What’s your take: Do you worry about babies getting too fat? Would you ever comment on a friend’s baby’s weight? A stranger’s baby’s?
Why should a baby stop drinking milk after 6 months? I’ve never heard of this “rule”. Especially since some mothers breastfeed well past that mark. Did you mean formula? Or did you mean drinking milk at night? You weren’t very specific.
@Akilah: I wouldn’t keep babies on breast milk considering research that strongly suggests many women’s breast milk is tainted with phthalates. That might be what she’s getting at but it’s seems like something to look into further
@Akilah:
“6-month old babies shouldn’t be drinking milk at all,” is what she wrote. She did not say for babies to not drink milk after 6 months…

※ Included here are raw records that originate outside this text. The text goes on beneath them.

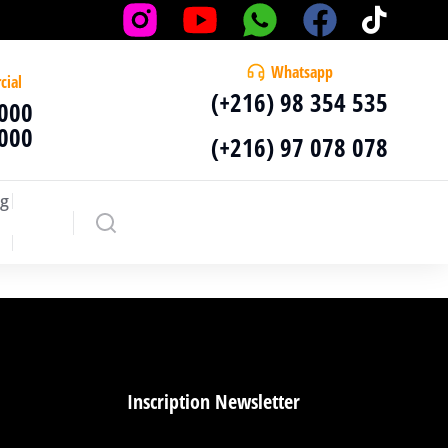
Whatsapp
cial
(+216) 98 354 535
 000
 000
(+216) 97 078 078
g
Inscription Newsletter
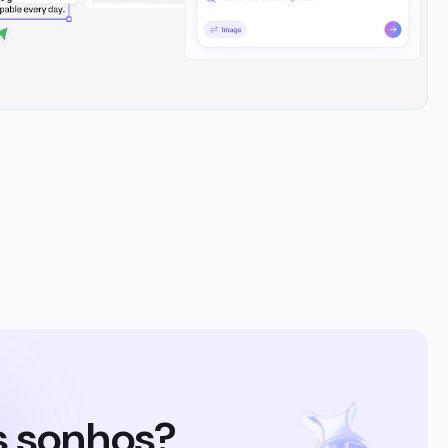
s sonhos?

Also, if you analyze the context of her comment, she is most likely speaking of cow or other animal milk. Babies under age one shouldn’t have cow’s milk yet, as their stomachs and intestines are not quite ready to digest it. Cow’s milk can cause some pretty horrible gas and diarrhea in babies under one.
You’re hands down my favorite blogger. You’re writing style is always on point! 🙂
That being said, I definitely believe HUGE babies are in issue (if the cause of their bigness is the fact that they’re being overfed.).
There are some babies who are so heavy, I’m gasping for breath when I carry them for over 5 minutes, and when they’re old enough to walk, it’s more of a waddle.
I think this happens (though I may be wrong) because some mothers, consciously or unconsciously, equate feeding with showing affection to their young ones. The more “affection” they show, the bigger the child gets.